After some head-scratching, I eventually realized that this was because the gunicorn was using its default --timeout 30 and therefore killing workers after 30 seconds. In the custom container I am using, setting --timeout 300 resolved this issue for me.

In terms of a possible solution, I did notice that in the knative backend default image, --timeout $TIMEOUT appears to be propagated through to gunicorn, but for GCP Cloud Run, while that variable appears to be set, it is not passed through to gunicorn --timeout: https://github.com/lithops-cloud/lithops/blob/41f24cfed6beb996547f1b1546913e7e6116dcde/runtime/gcp_cloudrun/Dockerfile#L50

Would it be correct to guess that passing --timeout $TIMEOUT here would resolve this issue for the default GCP Cloud Run container (on which my custom container is based)?

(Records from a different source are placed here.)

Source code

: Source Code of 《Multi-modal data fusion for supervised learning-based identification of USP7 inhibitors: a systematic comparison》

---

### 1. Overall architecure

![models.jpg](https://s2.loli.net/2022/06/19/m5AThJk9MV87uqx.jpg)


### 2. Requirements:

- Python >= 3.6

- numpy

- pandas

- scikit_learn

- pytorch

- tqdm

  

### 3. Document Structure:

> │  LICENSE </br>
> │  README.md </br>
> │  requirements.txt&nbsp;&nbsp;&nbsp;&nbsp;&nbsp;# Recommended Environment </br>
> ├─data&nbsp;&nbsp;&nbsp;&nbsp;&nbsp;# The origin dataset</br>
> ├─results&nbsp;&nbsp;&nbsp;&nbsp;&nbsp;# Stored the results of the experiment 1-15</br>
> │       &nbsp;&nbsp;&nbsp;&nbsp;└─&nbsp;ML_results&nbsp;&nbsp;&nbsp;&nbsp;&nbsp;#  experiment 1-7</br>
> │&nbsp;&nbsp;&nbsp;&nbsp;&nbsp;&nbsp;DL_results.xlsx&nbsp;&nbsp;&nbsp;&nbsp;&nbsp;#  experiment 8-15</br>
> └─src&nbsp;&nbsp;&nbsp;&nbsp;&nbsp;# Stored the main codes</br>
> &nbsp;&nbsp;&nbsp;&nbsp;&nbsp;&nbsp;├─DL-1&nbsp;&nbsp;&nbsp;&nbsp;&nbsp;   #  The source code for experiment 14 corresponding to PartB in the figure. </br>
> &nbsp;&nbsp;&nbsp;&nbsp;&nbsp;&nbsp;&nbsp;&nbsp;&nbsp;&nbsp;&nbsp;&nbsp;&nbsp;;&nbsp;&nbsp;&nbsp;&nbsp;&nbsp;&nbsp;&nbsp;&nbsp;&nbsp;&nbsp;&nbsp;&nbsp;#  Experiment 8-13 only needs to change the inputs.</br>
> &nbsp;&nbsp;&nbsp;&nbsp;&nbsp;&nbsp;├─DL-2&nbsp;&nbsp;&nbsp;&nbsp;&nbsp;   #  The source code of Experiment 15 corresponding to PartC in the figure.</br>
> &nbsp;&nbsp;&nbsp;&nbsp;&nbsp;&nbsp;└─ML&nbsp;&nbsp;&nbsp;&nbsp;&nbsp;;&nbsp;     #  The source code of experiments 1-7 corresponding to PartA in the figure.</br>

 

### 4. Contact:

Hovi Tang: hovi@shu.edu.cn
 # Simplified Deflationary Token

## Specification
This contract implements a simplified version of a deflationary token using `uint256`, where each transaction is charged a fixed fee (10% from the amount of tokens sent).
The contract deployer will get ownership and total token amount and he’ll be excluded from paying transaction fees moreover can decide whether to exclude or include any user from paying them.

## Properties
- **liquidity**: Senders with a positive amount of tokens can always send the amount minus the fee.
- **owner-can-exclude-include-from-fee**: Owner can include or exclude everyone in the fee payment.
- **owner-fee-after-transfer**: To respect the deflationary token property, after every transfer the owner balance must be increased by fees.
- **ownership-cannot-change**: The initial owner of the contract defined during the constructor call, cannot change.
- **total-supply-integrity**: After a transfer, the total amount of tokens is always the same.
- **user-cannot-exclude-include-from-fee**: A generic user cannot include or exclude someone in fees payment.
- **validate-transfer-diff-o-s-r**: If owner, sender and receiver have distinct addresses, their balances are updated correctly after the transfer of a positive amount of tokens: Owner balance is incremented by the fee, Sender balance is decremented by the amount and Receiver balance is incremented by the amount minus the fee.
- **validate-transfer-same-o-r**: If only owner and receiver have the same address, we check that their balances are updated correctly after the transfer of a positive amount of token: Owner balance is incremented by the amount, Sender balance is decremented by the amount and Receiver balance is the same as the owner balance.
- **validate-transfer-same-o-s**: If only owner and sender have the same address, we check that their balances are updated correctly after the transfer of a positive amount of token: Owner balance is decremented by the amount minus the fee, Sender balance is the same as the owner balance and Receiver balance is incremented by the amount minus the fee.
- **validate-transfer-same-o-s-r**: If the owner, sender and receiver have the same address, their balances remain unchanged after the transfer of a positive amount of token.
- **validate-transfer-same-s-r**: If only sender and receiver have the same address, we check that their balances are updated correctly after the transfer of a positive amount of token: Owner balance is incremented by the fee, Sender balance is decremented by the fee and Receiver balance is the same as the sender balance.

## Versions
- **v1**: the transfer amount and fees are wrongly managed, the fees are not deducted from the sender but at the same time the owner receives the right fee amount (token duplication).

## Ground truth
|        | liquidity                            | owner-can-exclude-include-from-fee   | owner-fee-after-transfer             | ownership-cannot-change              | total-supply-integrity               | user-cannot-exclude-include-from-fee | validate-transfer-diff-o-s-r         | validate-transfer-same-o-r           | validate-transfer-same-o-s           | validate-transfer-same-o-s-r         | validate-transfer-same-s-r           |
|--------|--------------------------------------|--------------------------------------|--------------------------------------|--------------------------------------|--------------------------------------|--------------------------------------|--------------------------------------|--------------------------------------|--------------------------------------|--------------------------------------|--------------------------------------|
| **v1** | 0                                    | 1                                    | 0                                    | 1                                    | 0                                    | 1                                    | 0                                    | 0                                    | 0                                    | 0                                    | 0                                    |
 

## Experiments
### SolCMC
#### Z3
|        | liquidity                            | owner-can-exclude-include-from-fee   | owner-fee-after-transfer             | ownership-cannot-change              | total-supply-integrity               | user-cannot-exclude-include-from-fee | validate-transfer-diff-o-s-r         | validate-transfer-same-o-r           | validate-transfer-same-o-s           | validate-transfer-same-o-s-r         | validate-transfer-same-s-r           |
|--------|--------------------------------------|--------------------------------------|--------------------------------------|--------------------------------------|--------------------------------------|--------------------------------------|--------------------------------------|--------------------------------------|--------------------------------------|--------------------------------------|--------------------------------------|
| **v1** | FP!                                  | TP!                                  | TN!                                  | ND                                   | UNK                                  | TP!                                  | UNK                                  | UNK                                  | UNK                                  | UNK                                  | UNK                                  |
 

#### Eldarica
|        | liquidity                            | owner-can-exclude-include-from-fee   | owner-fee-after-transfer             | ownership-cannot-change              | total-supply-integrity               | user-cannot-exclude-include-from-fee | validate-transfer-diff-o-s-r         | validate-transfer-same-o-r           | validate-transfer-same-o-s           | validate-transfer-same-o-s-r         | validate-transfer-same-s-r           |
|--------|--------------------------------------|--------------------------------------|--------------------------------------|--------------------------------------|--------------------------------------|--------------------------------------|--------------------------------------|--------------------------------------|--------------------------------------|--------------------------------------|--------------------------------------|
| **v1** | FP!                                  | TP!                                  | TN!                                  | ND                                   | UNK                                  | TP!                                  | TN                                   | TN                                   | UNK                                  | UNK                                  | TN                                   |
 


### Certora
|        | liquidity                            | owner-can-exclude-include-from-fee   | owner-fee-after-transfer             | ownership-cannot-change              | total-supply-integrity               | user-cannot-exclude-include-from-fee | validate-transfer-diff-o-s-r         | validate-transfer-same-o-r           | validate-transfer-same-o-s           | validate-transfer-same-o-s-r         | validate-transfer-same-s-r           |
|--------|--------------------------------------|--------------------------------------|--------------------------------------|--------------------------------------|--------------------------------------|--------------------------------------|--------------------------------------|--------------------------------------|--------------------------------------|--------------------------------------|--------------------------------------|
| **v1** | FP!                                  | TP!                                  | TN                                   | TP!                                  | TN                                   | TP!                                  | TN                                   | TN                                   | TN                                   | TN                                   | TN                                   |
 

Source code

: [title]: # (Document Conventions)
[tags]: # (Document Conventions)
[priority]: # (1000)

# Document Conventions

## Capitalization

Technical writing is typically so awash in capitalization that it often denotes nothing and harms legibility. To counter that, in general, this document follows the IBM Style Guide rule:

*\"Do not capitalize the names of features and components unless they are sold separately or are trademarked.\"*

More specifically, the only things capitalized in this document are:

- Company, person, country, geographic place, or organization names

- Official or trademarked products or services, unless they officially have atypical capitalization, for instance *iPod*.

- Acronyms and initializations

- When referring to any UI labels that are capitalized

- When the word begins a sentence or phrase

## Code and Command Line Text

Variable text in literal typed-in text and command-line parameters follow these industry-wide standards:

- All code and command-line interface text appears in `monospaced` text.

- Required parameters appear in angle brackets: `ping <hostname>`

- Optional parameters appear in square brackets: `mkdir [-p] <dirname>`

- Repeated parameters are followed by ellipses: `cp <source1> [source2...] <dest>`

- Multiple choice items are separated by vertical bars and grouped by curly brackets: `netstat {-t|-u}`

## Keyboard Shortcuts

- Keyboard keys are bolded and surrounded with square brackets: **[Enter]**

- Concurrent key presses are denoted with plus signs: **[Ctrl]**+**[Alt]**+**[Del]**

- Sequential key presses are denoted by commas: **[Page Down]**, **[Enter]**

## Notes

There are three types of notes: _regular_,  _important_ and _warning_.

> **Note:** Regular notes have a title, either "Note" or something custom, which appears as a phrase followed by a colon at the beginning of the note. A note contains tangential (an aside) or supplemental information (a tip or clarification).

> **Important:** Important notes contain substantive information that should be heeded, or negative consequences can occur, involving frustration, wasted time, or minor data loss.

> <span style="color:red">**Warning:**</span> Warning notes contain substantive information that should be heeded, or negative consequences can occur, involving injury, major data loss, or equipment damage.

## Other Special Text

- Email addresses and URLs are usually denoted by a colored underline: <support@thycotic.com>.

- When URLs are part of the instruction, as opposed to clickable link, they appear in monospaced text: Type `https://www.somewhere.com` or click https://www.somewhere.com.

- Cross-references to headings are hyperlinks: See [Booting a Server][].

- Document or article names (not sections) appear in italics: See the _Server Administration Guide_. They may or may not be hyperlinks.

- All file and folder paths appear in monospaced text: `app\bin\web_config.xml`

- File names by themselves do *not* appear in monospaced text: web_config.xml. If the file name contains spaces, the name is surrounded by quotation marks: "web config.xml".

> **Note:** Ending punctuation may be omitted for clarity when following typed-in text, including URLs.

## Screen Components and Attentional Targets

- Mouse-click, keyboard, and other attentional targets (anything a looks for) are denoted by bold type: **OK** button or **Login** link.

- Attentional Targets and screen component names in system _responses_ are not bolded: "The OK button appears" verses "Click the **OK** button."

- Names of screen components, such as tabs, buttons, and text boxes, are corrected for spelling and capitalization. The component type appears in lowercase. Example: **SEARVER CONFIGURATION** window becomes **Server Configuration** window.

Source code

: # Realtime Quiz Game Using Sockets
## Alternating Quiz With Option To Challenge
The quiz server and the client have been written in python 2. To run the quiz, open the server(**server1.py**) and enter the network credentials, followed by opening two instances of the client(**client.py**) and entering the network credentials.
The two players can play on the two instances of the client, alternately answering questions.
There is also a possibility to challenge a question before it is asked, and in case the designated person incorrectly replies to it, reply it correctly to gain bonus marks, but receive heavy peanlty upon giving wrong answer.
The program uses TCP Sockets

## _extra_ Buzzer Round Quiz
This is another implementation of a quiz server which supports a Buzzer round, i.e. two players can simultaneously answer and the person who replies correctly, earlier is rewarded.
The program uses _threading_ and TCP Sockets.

If so, or if another solution is preferable, I am happy to contribute a PR. Thanks again for all of your work on this! Hopefully I can show my appreciation by making some useful contributions.

xref https://github.com/lithops-cloud/lithops/issues/1362#issuecomment-2137112180 as (thematically, if not directly) related

JosepSampe commented 2 months ago

Hi @cisaacstern, good catch! Yes, as you stated, the dockerfile template is missing the --timeout $TIMEOUT in the gunicorn command.

In the Lithops default template it is included, so feel free to open a PR and include it in the runtimes/ template.